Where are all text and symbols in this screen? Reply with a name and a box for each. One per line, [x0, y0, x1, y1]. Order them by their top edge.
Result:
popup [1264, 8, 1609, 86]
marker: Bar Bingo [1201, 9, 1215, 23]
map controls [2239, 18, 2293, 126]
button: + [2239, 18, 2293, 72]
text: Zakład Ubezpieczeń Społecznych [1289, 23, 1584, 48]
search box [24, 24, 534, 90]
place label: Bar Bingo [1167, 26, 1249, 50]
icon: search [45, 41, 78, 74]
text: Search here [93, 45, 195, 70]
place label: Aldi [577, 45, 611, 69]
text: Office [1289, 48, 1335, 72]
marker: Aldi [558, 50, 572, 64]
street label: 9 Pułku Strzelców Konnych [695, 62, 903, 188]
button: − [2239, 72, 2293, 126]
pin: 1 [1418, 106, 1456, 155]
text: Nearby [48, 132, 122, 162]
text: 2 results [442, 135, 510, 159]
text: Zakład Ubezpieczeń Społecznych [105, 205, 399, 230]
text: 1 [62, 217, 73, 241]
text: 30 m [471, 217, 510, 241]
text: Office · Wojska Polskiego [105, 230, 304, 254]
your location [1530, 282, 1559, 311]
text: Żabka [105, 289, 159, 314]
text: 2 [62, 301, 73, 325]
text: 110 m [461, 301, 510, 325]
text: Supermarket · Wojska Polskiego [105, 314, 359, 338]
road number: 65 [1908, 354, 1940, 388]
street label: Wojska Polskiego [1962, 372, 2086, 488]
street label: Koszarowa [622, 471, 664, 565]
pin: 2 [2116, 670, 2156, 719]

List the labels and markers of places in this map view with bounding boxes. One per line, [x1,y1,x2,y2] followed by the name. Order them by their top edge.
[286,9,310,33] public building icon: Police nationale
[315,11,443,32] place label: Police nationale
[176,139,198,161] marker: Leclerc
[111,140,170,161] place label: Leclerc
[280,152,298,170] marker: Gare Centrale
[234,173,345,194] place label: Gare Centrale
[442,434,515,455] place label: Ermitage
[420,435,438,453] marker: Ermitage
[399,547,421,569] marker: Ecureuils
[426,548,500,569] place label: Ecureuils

+-------+

- What you have to do -
Output the listing once more. Leave each word as it stands.

- Response to this task -
Where are all text and symbols in this screen? Reply with a name and a box for each. One per line, [x0, y0, x1, y1]. Order them by their top edge.
Result:
popup [1264, 8, 1609, 86]
marker: Bar Bingo [1201, 9, 1215, 23]
map controls [2239, 18, 2293, 126]
button: + [2239, 18, 2293, 72]
text: Zakład Ubezpieczeń Społecznych [1289, 23, 1584, 48]
search box [24, 24, 534, 90]
place label: Bar Bingo [1167, 26, 1249, 50]
icon: search [45, 41, 78, 74]
text: Search here [93, 45, 195, 70]
place label: Aldi [577, 45, 611, 69]
text: Office [1289, 48, 1335, 72]
marker: Aldi [558, 50, 572, 64]
street label: 9 Pułku Strzelców Konnych [695, 62, 903, 188]
button: − [2239, 72, 2293, 126]
pin: 1 [1418, 106, 1456, 155]
text: Nearby [48, 132, 122, 162]
text: 2 results [442, 135, 510, 159]
text: Zakład Ubezpieczeń Społecznych [105, 205, 399, 230]
text: 1 [62, 217, 73, 241]
text: 30 m [471, 217, 510, 241]
text: Office · Wojska Polskiego [105, 230, 304, 254]
your location [1530, 282, 1559, 311]
text: Żabka [105, 289, 159, 314]
text: 2 [62, 301, 73, 325]
text: 110 m [461, 301, 510, 325]
text: Supermarket · Wojska Polskiego [105, 314, 359, 338]
road number: 65 [1908, 354, 1940, 388]
street label: Wojska Polskiego [1962, 372, 2086, 488]
street label: Koszarowa [622, 471, 664, 565]
pin: 2 [2116, 670, 2156, 719]

List the labels and markers of places in this map view with bounding boxes. One per line, [x1,y1,x2,y2] followed by the name. Order them by their top edge.
[286,9,310,33] public building icon: Police nationale
[315,11,443,32] place label: Police nationale
[176,139,198,161] marker: Leclerc
[111,140,170,161] place label: Leclerc
[280,152,298,170] marker: Gare Centrale
[234,173,345,194] place label: Gare Centrale
[442,434,515,455] place label: Ermitage
[420,435,438,453] marker: Ermitage
[399,547,421,569] marker: Ecureuils
[426,548,500,569] place label: Ecureuils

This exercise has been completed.